Hayat acımasız ve trajiktir. Tıpkı entropinin ikinci kuralının dengeyi esas olan dengesizliğin özel bir hali olarak sunması gibi mizah da bu trajiğin özel bir halidir. Latif Demirci, muhteşem hassasiyeti, inceliği, dikkati ve özeniyle günlük hayatın trajiğini komikleştirmeyi büyük bir beceriyle başardı. Ana maksadı ‘güldürmekti’ diyemem, güldürmenin ‘ucuzluğu’na, sıradanlığına alsa yüz vermedi, güldürmekle arasındaki entelektüel mesafeye daima özel bir dikkat gösterdi.

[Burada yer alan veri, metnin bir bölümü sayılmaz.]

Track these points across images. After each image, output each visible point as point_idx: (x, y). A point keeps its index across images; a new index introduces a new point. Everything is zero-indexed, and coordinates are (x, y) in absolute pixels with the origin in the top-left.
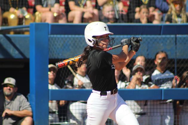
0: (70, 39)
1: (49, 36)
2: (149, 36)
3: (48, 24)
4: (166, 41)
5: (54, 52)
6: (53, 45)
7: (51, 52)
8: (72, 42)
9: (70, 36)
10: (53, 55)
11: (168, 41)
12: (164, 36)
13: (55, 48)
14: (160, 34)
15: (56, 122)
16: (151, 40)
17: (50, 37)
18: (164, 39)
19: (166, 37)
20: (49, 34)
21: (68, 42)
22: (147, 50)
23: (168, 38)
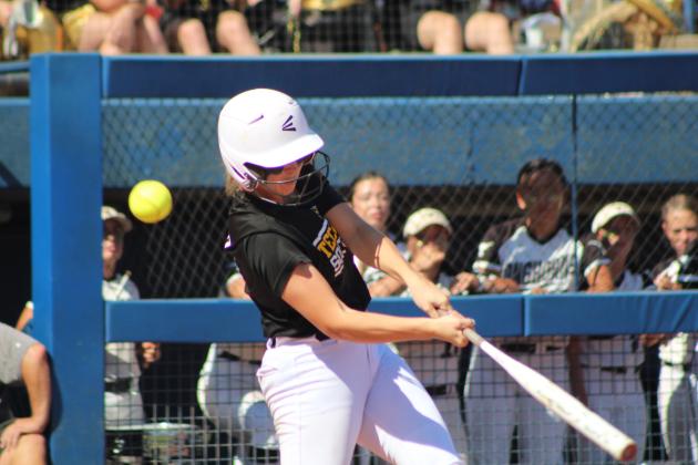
0: (183, 111)
1: (104, 102)
2: (474, 100)
3: (100, 59)
4: (540, 120)
5: (122, 161)
6: (118, 137)
7: (112, 163)
8: (191, 122)
9: (182, 102)
10: (119, 174)
11: (547, 119)
12: (529, 100)
13: (126, 148)
14: (515, 93)
15: (130, 422)
16: (482, 114)
17: (109, 106)
18: (529, 110)
19: (536, 105)
20: (102, 97)
21: (176, 122)
22: (470, 154)
23: (546, 108)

Gerçeği başka bir kata taşırsa, özündeki çarpıklığı ortaya koyarsa ve hepsinden önemlisi, onları meydana getiren insani zaafları sergilerse mizahın kendiliğinden ortaya çıkacağına daima güvendi. Bu onun çok güçlü insan sevgisinden, hümanizmasından ve zekâsına, imgelemine güveninden kaynaklanıyordu. Fazlasını hiçbir zaman istemedi. Ama insan sevgisinin sıcaklığını da asla yitirmedi.

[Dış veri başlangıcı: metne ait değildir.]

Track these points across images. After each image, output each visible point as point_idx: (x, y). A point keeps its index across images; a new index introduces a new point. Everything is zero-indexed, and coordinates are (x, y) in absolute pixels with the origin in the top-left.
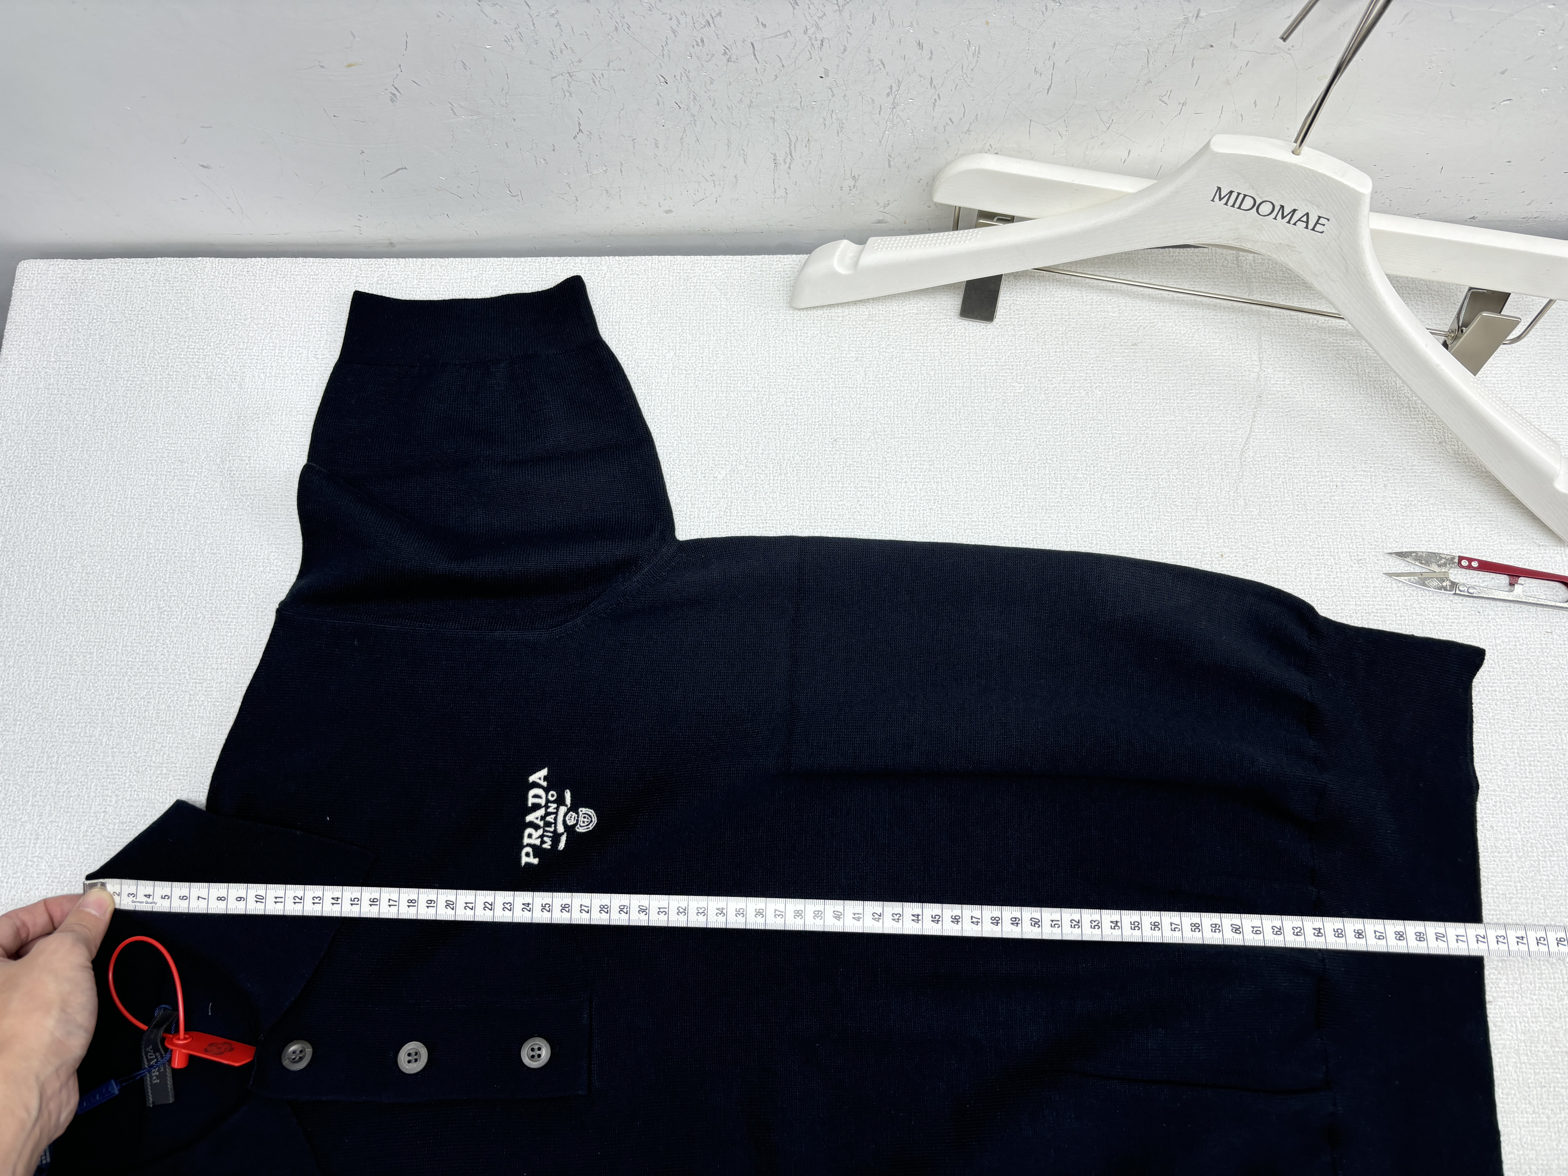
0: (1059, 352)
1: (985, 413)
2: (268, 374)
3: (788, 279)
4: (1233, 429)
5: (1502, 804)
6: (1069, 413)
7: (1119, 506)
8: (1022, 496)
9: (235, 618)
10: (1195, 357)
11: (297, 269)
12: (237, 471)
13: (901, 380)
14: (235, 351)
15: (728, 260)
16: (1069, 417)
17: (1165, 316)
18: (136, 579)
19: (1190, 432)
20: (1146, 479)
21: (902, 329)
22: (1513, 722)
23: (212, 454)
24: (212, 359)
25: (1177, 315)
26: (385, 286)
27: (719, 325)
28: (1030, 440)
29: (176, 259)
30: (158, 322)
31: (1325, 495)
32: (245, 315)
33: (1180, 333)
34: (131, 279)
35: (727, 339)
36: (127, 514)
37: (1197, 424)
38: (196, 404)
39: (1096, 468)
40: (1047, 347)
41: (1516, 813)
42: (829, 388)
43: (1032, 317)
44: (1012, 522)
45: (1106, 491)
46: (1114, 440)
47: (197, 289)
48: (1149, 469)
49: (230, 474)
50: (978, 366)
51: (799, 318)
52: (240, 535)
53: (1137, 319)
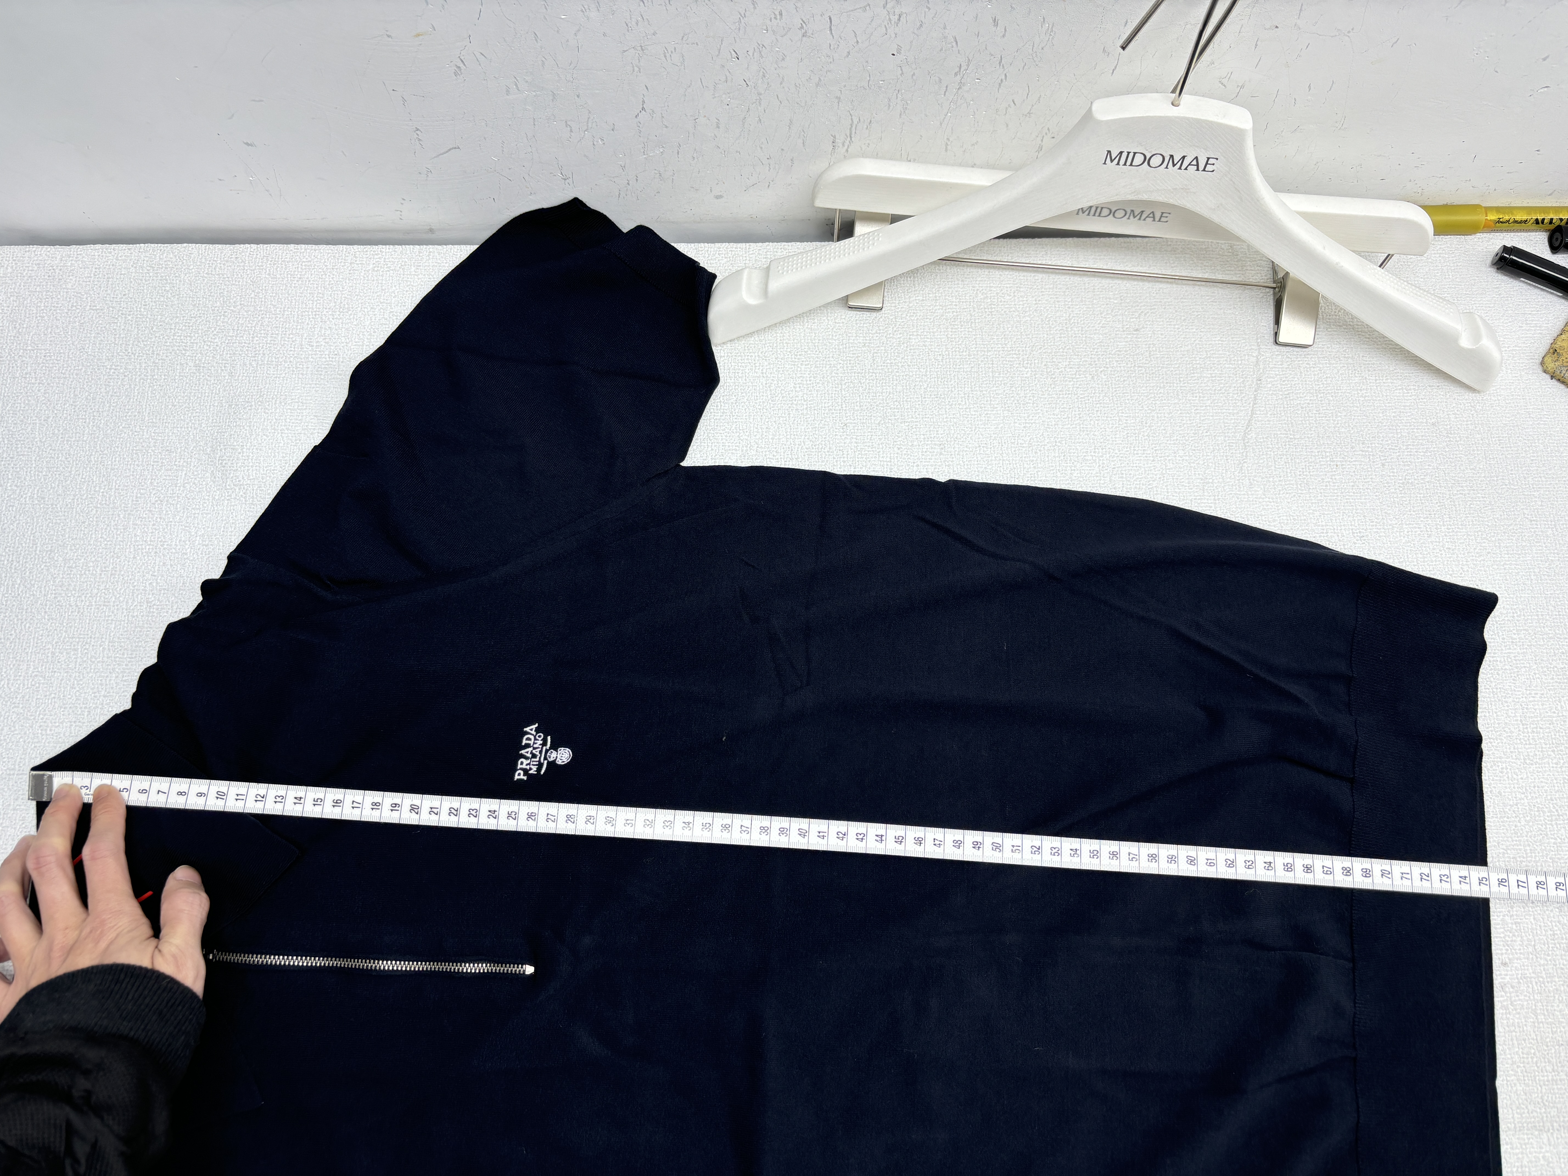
0: (1064, 337)
2: (260, 362)
4: (1235, 411)
5: (1508, 770)
6: (1076, 396)
7: (1128, 487)
8: (1033, 479)
11: (288, 255)
12: (229, 460)
13: (908, 366)
14: (224, 339)
15: (732, 248)
16: (1076, 400)
17: (1165, 302)
18: (122, 573)
19: (1194, 415)
20: (1153, 461)
22: (1515, 690)
23: (201, 443)
24: (200, 347)
25: (1176, 301)
26: (381, 273)
28: (1039, 423)
29: (159, 245)
30: (142, 310)
31: (1326, 475)
32: (234, 302)
34: (113, 265)
36: (111, 506)
37: (1201, 406)
38: (184, 393)
39: (1104, 450)
41: (1522, 779)
42: (837, 374)
45: (1115, 473)
47: (182, 276)
48: (1155, 451)
49: (221, 463)
50: (985, 351)
52: (233, 525)
53: (1138, 306)
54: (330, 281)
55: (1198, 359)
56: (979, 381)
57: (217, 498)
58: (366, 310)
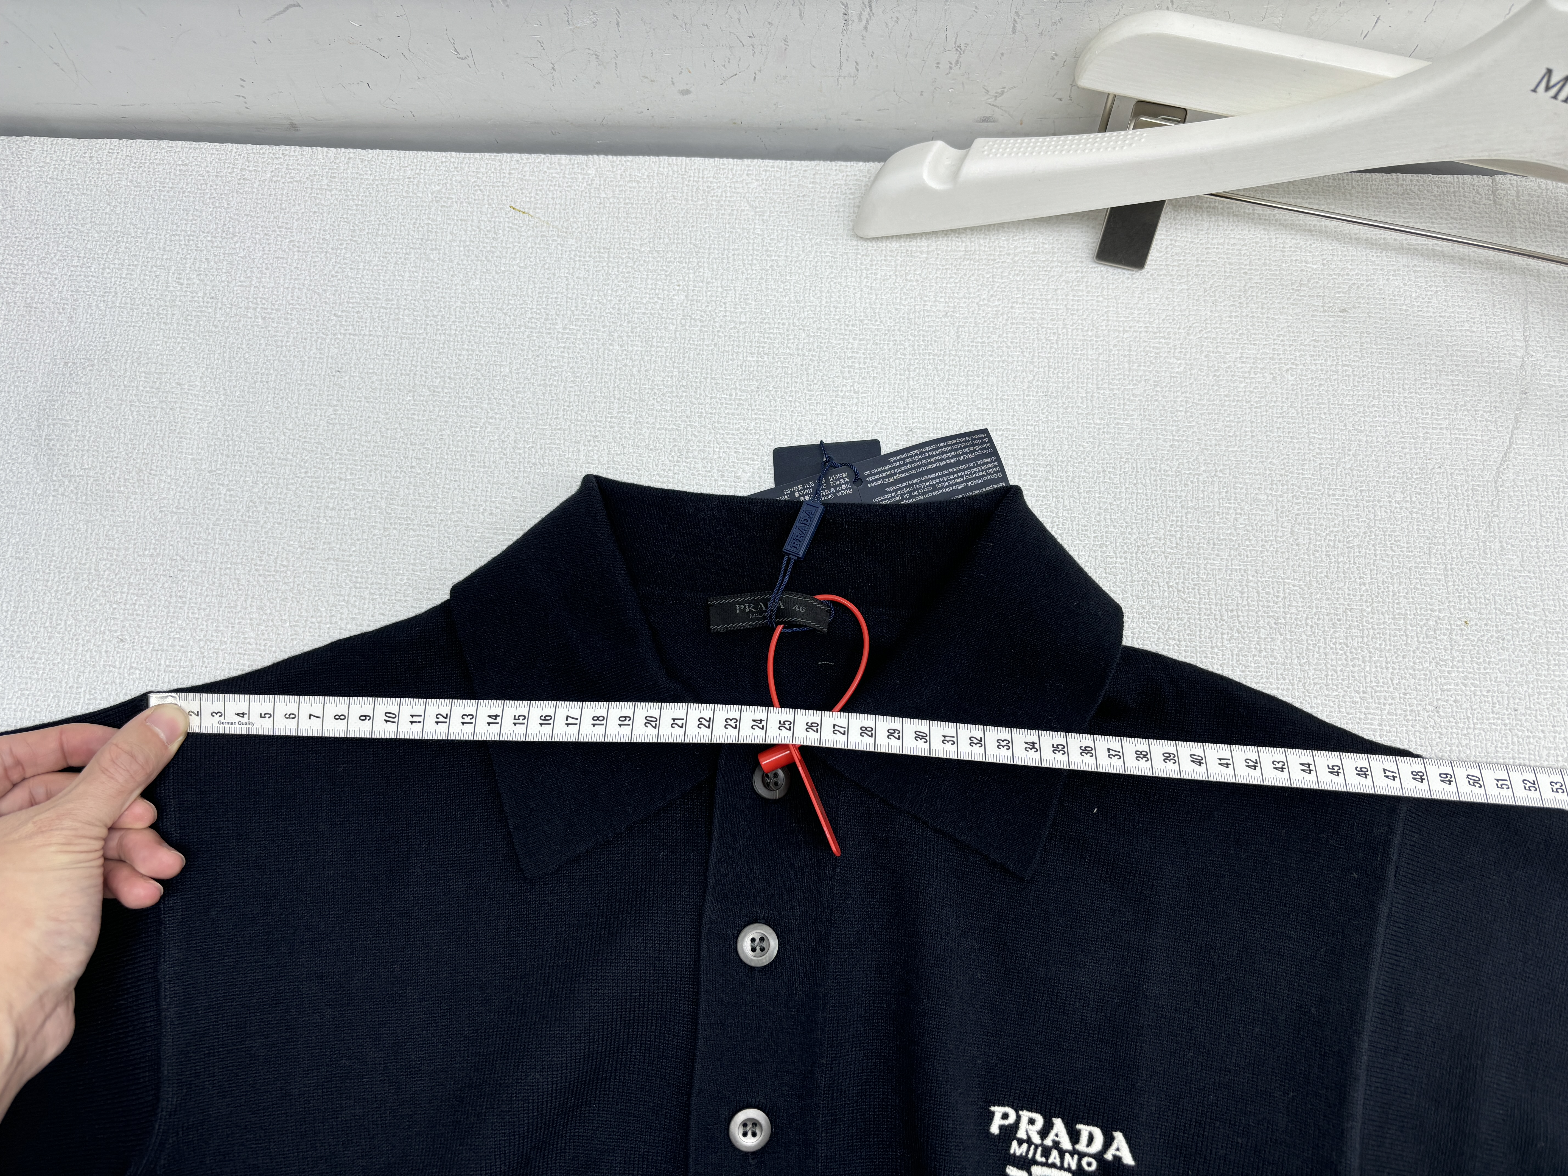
0: (1236, 317)
1: (1129, 400)
2: (110, 304)
3: (851, 197)
4: (1485, 438)
6: (1249, 405)
7: (1318, 543)
8: (1179, 523)
9: (45, 653)
10: (1432, 332)
11: (159, 156)
12: (58, 440)
13: (1008, 347)
14: (66, 269)
15: (767, 166)
16: (1248, 411)
17: (1389, 272)
19: (1422, 441)
20: (1357, 506)
21: (1013, 273)
23: (25, 415)
25: (1406, 269)
26: (282, 185)
27: (750, 258)
28: (1193, 441)
32: (83, 219)
33: (1411, 296)
35: (762, 278)
37: (1433, 429)
38: (8, 343)
39: (1285, 487)
40: (1218, 309)
42: (904, 354)
43: (1197, 266)
44: (1164, 559)
45: (1299, 521)
46: (1311, 447)
48: (1361, 491)
49: (48, 444)
50: (1119, 331)
51: (865, 251)
52: (58, 532)
53: (1348, 274)
54: (212, 194)
55: (1434, 357)
56: (1109, 375)
57: (39, 492)
58: (257, 236)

Ama biz Latif Demirci’yi yitirdik. Onu her gün büyük bir boşluk duygusuyla arayacağız. Her şeyin korkunç bir hoyratlığın, kabalığın, ucuzluğun elinde harap olduğu, tüm değerlerin yitirildiği, insan ilişkilerinin sonsuzca yozlaştığı bir dünyada Latif’in duyarlılığı, özeni, hayatı ve değerlerini çok önemsediği için ‘ti’ye alışını belki Latif’ten daha çok özleyeceğiz.